Netherlands

NL-10:Innovation Contracts

Policy Description

Companies, research institutes, universities and the government have collaboratively entered into several contracts intended to stimulate innovation and improve the competitiveness of the Netherlands economy. These contracts, referred to as ‘innovation contracts’, were signed in April 2012 with nine Top Sectors, including chemcials, agro-food and high-tech sectors.

Description

Companies, research institutes, universities and the government collaboratively drafted several contracts intended to stimulate innovation and improve the competitiveness of the Netherlands economy. These contracts, referred to as ‘innovation contracts’, were signed in April 2012.

Innovation contracts use a top-down approach to stimulate greater industrial energy efficiency and competitiveness. It sets sector-wide research agenda and commits participants to invest financial and human capital towards research and development. The government has research and innovation contracts in place with industry and small and medium-sized enterprises in nine sectors, including chemical and high-tech industries.

In these contracts, measures, plans, deals and targets are described and agreed upon and cover fundamental or applied research. Through innovation, the contracts aim to add value to Netherlands' future economy by improving its competitiveness.

All participants commit to the contract and can contribute in different ways. Contributions can be financial or supplied human capital are provided within a ‘Top-consortium for Knowledge and Innovation (TKI)’ for each innovation contract. A TKI develops a research agenda, establishes collaboration between participating actors or disseminate knowledge with the aim of developing innovative products, services and technologies. 

TKI contributions for 2012 and 2013 have been quantified. Starting in 2013, the government co-funds innovation and research by TKIs and invests € 0,25 for every euro invested in the TKI by a company. 

The nine top sectors that have contracts are: chemicals, horticulture and its raw materials, water, agro-food, life sciences, high-tech systems and materials, energy, logistics and the creative industry (*1).

A “Top Team” is formed to manage each innovation contract, consisting of an innovation entrepreneur from an SME, a scientist, a government representative and a sector leader. 

Policy Information Expand this section for information on the key features of the policy, such as its date of introduction, categorization, main objective(s) and linkages with other policies.

Policy Categorisation

Policy Instrument Type: Economic, Incentives & Subsidies, Information & Outreach

Position in the Pyramid

About Us

Participation: Voluntary

Period

Start Date: 2012

Agencies Responsible

Ministry of Economic Affairs
AgentschapNL

Primary Objective: Other (environmental)

Objective

Innovation in a broad sense, although sustainability, environmental and energy issues are often incorporated within the considerations of the contract.

Target Group

Top nine top sectors that have Innovation Contracts are: chemicals, horticulture and its raw materials, water, agro-food, life sciences, high-tech systems and materials, energy, logistics and the creative industry. In addition, there are “Action Agendas” in the the cross-sectorial fields of ICT, nanotechnology and the bio-based economy (*1)

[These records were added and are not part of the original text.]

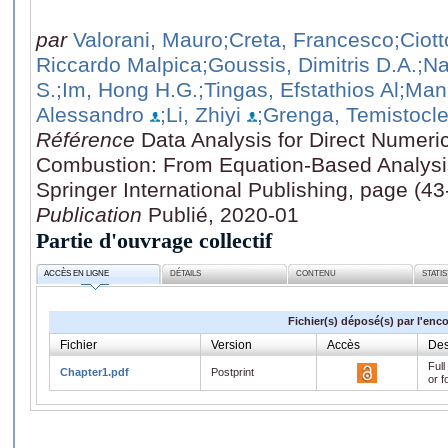
par
Valorani, Mauro
;Creta, Francesco
;Ciott
Riccardo Malpica
;Goussis, Dimitris D.A.
;Na
S.
;Im, Hong H.G.
;Tingas, Efstathios Al
;Mani
Alessandro
;Li, Zhiyi
;Grenga, Temistocl
Référence
Data Analysis for Direct Numeric
Combustion: From Equation-Based Analysi
Springer International Publishing, page (43
Publication
Publié, 2020-01
Partie d'ouvrage collectif
ACCÈS EN LIGNE
DÉTAILS
CONTENU
STATI
Fichier(s) déposé(s) par l'enc
Fichier
Version
Accès
Des
Full
Chapter1.pdf
Postprint
or f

Driver of energy consumption or emissions affected by policy: Technology implementation rate, knowledge levels

Implementation Information Expand this section for information on targets, monitoring, verification and enforcement regimes, and implementation requirements and tools.

Coverage

Quantitative Target? no

Progress Monitored? yes

Verification Required? no

Enforced? yes

Requirements on the Target Group

Active participation and contribution, either financial or expertise and know-how, to fullfill the research agenda and other requirements outlined in the contract.

Support by Government

Financial Aid, supplementary to industry contributions. Starting in 2013, the government co-funds innovation and research by TKIs and invests € 0,25 for every euro invested in the TKI by a company. 

Implementation Toolbox

Complexity of Implementation

Government

Intensified collaboration and discussions between companies, institutions and government to develop and execute innovation contracts

Target Group

Intensified collaboration and discussions between companies, institutions and government to develop and execute innovation contracts

Impacts, Costs & Benefits Expand this section to find information on policy effectiveness and efficiency.

Impact Quantitative Estimate Qualitative Estimate
Estimated effect on energy consumption or emissions N/A ­Improved market penetration of innovative products and services and improved allocation of research funds.
Estimated costs/benefits for industry Total contribution across all top sectors: In 2012: €1788 million In 2013: €1819 million. N/A
Estimated cost for government Total contribution across all top-sectors from the government and research institutes: In 2012: €981 million In 2013: €916 million N/A

References & Footnotes

References

[1] Ministry of Economic Affairs, Agriculture and Innovation (2012). Investing in top-sectors. Available at http://www.rijksoverheid.nl/onderwerpen/ondernemersklimaat-en-innovatie/investeren-in-topsectoren/

Footnotes

(*1) In addition to the TKIs of these nine top sectors, the cross-sectorial fields of ICT, nanotechnology and the bio-based economy have been included in the initiative through “Action Agendas”. Action Agendas are created by participants to define their ambitions, and the underlying actions, that will be undertaken in order to fully develop a collaborative approach resulting in an innovation contract and/or TKI.